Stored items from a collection
┄┄┄┄┄┄┄┄┄┄
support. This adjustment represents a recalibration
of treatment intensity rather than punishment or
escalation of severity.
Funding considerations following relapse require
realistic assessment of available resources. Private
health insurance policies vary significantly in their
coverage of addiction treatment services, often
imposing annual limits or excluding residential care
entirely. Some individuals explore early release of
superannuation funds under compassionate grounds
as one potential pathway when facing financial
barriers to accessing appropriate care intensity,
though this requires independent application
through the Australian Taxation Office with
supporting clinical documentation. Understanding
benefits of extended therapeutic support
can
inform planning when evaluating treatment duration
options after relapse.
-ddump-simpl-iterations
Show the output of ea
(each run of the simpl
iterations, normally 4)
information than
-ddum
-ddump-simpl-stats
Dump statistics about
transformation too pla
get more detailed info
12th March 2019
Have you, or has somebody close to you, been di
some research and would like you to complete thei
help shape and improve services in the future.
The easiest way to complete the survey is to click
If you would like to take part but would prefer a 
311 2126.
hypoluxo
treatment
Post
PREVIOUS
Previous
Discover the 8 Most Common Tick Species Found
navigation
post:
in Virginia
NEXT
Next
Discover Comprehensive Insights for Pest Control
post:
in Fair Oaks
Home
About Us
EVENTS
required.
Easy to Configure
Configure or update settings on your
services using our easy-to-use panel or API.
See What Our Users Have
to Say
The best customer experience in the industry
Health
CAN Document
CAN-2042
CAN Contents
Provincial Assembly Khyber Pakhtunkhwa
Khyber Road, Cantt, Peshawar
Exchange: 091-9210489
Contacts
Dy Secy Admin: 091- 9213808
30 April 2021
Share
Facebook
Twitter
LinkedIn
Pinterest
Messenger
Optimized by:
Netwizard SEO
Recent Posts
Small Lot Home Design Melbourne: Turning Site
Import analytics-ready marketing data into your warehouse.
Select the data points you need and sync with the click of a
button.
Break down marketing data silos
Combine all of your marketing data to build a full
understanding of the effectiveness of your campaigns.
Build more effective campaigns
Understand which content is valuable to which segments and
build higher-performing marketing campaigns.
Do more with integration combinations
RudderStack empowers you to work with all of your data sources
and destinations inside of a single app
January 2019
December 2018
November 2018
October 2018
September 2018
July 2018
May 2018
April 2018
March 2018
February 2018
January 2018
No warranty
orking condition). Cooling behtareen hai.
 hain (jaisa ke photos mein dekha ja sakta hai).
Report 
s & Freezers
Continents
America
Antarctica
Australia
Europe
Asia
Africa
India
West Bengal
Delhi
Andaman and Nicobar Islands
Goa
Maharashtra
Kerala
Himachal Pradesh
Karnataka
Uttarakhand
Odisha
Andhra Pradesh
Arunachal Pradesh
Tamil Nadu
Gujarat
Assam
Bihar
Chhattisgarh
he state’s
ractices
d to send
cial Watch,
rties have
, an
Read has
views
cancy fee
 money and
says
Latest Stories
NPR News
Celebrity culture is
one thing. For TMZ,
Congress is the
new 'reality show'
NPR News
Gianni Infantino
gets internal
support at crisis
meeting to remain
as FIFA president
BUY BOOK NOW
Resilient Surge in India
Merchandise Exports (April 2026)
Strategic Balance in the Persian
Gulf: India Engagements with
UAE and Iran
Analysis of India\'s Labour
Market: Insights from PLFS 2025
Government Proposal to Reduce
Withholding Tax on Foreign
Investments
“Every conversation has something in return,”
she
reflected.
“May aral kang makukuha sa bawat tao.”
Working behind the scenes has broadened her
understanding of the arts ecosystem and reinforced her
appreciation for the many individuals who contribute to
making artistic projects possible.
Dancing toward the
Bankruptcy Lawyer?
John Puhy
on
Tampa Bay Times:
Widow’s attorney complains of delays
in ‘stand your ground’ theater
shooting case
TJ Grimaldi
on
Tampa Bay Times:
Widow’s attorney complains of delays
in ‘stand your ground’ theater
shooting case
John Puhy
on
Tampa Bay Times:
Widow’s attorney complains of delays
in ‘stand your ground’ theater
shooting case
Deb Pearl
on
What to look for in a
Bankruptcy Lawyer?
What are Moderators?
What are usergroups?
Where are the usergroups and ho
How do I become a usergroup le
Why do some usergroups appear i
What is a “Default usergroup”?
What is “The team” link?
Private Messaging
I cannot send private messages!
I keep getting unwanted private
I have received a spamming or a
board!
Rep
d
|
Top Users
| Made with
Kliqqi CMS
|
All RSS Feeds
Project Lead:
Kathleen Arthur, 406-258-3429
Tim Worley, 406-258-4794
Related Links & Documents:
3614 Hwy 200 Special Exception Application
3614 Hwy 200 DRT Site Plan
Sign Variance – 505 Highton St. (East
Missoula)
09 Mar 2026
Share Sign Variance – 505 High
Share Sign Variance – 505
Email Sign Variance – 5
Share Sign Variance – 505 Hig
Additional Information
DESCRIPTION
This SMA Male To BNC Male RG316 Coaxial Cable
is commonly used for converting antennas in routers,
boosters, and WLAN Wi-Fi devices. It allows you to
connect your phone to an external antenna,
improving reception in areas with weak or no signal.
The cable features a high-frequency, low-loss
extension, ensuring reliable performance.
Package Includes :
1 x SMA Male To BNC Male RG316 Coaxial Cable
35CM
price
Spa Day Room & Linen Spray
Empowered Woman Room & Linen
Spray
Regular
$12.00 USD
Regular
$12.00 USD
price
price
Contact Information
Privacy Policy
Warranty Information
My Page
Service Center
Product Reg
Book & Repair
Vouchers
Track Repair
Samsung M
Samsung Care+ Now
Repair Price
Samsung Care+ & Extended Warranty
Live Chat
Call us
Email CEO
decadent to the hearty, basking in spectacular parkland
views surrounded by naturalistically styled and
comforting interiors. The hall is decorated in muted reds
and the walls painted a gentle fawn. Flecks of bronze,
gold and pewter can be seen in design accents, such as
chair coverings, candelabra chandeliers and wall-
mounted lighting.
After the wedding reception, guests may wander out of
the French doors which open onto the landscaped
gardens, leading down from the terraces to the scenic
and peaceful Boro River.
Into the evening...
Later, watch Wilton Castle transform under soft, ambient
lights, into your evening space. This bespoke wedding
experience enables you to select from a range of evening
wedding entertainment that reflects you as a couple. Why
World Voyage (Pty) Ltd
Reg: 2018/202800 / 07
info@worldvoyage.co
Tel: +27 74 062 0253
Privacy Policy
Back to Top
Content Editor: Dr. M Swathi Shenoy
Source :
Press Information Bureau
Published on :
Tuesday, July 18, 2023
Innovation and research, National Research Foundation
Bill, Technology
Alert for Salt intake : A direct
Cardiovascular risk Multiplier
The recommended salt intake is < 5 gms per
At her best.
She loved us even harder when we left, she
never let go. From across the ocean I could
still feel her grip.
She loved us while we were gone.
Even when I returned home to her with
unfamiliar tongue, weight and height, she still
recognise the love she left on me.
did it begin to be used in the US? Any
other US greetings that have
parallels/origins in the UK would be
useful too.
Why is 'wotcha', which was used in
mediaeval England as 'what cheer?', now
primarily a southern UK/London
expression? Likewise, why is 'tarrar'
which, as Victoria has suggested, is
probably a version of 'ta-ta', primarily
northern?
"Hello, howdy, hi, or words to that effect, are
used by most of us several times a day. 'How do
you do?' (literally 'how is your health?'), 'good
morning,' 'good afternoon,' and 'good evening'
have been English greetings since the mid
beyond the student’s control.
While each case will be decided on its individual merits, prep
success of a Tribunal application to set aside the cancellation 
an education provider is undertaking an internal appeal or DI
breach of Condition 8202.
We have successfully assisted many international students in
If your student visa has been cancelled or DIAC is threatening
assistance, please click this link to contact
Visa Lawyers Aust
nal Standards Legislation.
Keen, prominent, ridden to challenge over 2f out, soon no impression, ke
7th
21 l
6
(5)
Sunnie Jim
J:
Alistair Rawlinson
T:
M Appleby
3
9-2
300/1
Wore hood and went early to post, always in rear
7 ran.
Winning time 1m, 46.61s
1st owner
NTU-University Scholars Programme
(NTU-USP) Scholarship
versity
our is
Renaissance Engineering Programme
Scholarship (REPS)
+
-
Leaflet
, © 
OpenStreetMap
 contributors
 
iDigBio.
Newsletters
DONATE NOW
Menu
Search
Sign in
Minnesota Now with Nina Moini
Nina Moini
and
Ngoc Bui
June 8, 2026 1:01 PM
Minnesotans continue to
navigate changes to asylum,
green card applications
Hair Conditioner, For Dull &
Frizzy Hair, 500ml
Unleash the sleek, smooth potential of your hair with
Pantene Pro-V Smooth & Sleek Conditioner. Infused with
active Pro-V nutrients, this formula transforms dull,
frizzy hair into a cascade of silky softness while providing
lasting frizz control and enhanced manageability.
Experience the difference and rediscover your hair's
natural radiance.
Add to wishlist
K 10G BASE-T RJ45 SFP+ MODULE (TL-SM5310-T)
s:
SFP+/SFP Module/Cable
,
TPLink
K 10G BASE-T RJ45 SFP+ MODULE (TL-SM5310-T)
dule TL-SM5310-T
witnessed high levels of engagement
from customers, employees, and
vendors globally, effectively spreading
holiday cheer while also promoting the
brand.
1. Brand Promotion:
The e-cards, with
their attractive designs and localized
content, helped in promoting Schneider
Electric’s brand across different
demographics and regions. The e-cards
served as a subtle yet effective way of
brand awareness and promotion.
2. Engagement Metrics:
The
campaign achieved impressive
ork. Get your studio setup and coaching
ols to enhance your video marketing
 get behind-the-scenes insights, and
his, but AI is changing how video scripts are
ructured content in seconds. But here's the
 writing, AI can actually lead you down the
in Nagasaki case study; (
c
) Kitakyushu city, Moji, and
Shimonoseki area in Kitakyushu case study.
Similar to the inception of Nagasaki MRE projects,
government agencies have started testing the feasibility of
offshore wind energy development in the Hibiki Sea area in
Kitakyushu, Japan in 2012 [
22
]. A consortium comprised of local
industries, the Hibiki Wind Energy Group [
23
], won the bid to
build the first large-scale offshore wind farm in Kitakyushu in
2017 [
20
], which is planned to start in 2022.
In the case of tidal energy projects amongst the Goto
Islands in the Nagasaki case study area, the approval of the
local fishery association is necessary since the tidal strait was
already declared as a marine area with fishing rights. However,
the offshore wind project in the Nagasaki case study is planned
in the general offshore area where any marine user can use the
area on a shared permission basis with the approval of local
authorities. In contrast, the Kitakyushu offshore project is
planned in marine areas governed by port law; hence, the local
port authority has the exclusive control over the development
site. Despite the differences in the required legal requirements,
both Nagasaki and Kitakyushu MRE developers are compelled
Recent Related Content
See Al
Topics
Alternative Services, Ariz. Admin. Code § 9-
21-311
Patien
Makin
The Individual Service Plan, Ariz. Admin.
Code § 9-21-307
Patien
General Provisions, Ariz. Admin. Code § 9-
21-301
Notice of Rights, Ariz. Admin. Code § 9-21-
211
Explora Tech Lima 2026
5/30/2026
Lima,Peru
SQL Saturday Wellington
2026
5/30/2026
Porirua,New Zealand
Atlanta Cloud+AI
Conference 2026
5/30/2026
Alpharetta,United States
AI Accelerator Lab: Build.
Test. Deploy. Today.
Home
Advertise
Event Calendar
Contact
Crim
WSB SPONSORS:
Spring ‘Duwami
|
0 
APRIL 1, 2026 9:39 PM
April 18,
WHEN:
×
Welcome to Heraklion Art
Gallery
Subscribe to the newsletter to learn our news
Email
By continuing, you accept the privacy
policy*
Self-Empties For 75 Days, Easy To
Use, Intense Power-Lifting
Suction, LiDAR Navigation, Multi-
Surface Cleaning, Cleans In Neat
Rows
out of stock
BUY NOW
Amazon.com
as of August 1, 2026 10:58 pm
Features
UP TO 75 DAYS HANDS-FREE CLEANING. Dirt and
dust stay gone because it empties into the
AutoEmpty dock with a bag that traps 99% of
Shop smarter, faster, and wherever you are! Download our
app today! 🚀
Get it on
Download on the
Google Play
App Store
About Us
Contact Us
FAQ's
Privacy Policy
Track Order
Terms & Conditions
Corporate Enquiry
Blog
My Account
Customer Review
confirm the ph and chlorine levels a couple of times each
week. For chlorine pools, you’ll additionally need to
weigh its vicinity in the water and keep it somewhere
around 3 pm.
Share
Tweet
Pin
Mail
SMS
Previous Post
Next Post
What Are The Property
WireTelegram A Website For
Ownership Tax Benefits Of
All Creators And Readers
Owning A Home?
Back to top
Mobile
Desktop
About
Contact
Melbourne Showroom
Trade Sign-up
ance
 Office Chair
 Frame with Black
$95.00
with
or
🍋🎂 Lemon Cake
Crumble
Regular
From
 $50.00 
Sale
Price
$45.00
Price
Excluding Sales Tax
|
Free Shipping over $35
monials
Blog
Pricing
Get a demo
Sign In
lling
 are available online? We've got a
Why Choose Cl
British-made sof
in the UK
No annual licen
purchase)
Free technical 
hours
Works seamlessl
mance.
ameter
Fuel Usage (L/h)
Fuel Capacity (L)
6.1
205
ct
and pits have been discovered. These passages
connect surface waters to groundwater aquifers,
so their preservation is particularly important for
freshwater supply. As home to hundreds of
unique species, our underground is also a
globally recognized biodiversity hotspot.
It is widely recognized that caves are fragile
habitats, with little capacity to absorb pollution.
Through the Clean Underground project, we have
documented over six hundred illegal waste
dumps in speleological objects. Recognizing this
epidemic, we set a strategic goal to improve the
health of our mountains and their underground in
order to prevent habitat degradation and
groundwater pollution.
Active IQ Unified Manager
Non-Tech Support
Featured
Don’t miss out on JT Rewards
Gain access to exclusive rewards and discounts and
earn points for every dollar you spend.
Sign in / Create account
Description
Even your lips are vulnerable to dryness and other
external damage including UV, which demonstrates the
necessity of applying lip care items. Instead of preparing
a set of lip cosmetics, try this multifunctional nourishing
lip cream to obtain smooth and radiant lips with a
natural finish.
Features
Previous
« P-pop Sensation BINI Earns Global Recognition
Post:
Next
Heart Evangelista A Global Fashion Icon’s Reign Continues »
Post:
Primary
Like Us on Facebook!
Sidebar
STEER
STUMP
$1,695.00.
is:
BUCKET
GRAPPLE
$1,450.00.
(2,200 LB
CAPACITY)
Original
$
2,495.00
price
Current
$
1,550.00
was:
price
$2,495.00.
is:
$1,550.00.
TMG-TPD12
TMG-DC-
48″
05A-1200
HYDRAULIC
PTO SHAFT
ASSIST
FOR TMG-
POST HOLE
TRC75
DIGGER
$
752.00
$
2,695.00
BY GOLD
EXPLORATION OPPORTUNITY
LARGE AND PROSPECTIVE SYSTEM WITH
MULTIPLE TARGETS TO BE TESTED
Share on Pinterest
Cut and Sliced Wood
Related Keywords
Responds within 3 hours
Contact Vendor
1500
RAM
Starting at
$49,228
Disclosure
┄┄┄┄┄┄┄┄┄┄
Task requirements:
Retype only this portion of the data above: the line containing "campaign achieved impressive", the line containing "SQL Saturday Wellington", and all lines between them, exactly.

Task output:
campaign achieved impressive
ork. Get your studio setup and coaching
ols to enhance your video marketing
 get behind-the-scenes insights, and
his, but AI is changing how video scripts are
ructured content in seconds. But here's the
 writing, AI can actually lead you down the
in Nagasaki case study; (
c
) Kitakyushu city, Moji, and
Shimonoseki area in Kitakyushu case study.
Similar to the inception of Nagasaki MRE projects,
government agencies have started testing the feasibility of
offshore wind energy development in the Hibiki Sea area in
Kitakyushu, Japan in 2012 [
22
]. A consortium comprised of local
industries, the Hibiki Wind Energy Group [
23
], won the bid to
build the first large-scale offshore wind farm in Kitakyushu in
2017 [
20
], which is planned to start in 2022.
In the case of tidal energy projects amongst the Goto
Islands in the Nagasaki case study area, the approval of the
local fishery association is necessary since the tidal strait was
already declared as a marine area with fishing rights. However,
the offshore wind project in the Nagasaki case study is planned
in the general offshore area where any marine user can use the
area on a shared permission basis with the approval of local
authorities. In contrast, the Kitakyushu offshore project is
planned in marine areas governed by port law; hence, the local
port authority has the exclusive control over the development
site. Despite the differences in the required legal requirements,
both Nagasaki and Kitakyushu MRE developers are compelled
Recent Related Content
See Al
Topics
Alternative Services, Ariz. Admin. Code § 9-
21-311
Patien
Makin
The Individual Service Plan, Ariz. Admin.
Code § 9-21-307
Patien
General Provisions, Ariz. Admin. Code § 9-
21-301
Notice of Rights, Ariz. Admin. Code § 9-21-
211
Explora Tech Lima 2026
5/30/2026
Lima,Peru
SQL Saturday Wellington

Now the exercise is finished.